Please write out the rows below word for word, from the line with "left wrist: (384, 424, -22)" up to and including the line with "left shoulder: (127, 76, -15)". Leave the pictures out of your answer.

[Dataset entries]
Segment Open
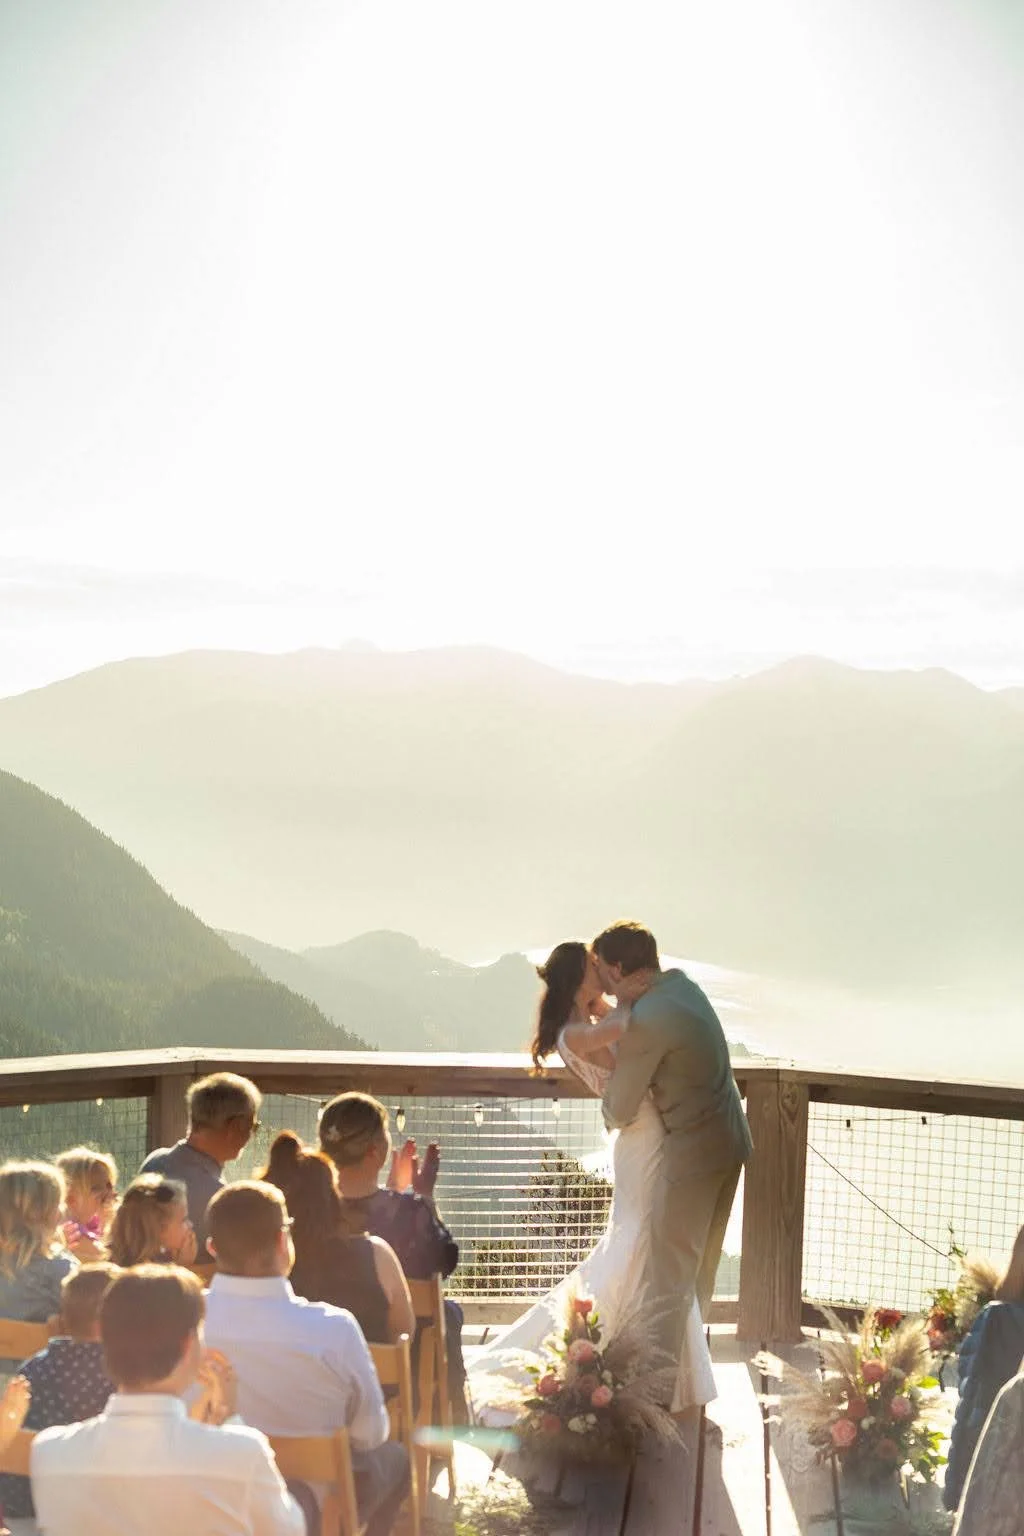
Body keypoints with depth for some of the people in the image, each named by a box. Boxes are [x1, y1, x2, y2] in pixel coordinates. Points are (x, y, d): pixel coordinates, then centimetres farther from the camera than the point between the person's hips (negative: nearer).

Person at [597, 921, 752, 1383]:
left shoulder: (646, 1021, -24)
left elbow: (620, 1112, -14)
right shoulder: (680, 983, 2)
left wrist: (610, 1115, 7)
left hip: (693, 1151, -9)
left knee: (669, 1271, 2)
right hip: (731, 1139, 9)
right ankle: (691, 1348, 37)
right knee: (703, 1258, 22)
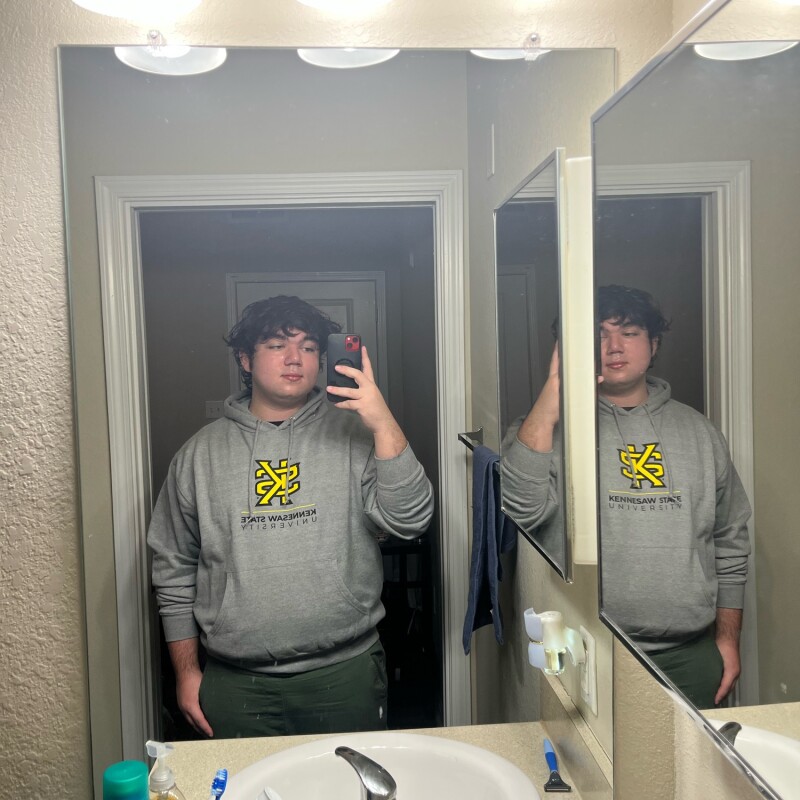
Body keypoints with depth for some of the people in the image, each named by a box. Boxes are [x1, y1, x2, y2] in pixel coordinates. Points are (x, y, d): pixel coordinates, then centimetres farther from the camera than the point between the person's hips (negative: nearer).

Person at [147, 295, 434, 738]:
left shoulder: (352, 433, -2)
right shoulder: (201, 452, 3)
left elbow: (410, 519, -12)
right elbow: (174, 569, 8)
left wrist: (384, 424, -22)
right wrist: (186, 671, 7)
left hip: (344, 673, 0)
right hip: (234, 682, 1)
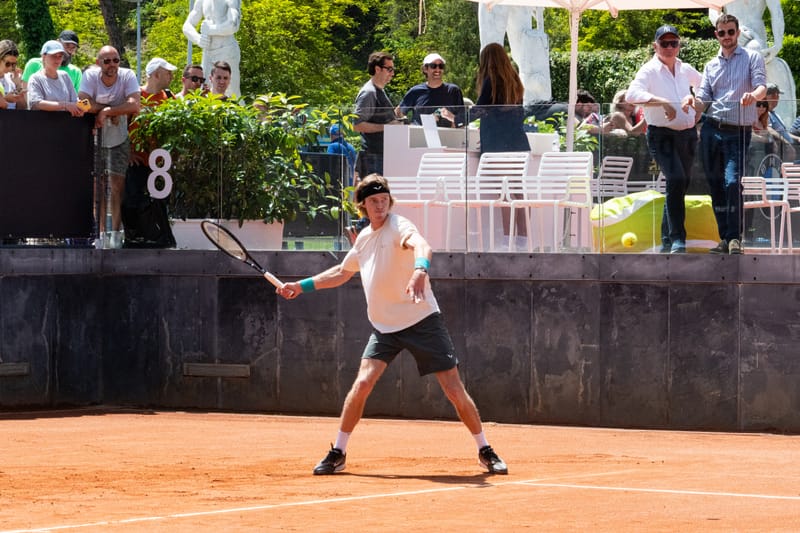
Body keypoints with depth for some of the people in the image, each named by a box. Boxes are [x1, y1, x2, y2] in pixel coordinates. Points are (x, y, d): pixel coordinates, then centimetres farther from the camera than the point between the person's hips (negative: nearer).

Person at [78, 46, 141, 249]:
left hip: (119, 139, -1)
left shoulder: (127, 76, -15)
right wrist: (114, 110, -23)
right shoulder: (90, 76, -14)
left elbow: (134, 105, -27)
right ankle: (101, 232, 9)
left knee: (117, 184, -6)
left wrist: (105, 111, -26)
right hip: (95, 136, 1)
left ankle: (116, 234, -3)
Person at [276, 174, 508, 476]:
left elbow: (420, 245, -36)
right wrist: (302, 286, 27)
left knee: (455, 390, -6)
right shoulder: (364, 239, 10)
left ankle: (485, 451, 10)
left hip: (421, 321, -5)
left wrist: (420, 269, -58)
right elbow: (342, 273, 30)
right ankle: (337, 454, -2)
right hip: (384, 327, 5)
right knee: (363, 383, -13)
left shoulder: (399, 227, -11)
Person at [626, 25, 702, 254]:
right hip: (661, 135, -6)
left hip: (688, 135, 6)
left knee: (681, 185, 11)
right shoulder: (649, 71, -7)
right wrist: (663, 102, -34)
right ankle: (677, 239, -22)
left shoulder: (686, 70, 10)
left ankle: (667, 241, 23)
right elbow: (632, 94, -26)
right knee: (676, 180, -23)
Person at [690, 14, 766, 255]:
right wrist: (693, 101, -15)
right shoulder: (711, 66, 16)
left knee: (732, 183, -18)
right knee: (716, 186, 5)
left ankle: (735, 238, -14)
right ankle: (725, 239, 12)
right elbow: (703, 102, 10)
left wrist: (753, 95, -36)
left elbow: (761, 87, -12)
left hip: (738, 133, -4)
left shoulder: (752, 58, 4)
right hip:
Segment Closed
Segment Open
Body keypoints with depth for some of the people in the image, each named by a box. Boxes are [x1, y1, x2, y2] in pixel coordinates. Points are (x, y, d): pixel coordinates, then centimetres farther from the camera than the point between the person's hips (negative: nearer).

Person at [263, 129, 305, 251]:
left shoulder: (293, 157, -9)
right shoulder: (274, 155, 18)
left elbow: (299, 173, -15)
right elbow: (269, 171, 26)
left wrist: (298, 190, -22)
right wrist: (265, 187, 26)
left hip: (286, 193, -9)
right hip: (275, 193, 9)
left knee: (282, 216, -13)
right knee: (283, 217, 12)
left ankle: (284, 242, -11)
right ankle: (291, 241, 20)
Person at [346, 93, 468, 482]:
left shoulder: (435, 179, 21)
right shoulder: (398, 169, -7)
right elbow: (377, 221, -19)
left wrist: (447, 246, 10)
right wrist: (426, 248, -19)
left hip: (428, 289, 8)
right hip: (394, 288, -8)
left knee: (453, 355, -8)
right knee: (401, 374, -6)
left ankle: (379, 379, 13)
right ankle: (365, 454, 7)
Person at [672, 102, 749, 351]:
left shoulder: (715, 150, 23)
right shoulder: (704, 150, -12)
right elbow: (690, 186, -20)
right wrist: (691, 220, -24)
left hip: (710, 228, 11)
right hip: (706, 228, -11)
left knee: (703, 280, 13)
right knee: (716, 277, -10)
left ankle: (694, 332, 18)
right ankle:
Segment Closed
• Answer to the exercise
left wrist: (384, 424, -22)
right wrist: (186, 671, 7)
left hip: (344, 673, 0)
right hip: (234, 682, 1)
Body keypoints with depth for some of the people in the image, each named by a box. Boxes are [x1, y1, x2, y2] in pixel coordinates. Points are (x, y, d): pixel coordinates, then centimetres farther from the camera than the point between the person's hips (negative: nearer).

Person at [78, 46, 141, 249]:
left hip: (119, 139, -1)
left shoulder: (127, 76, -15)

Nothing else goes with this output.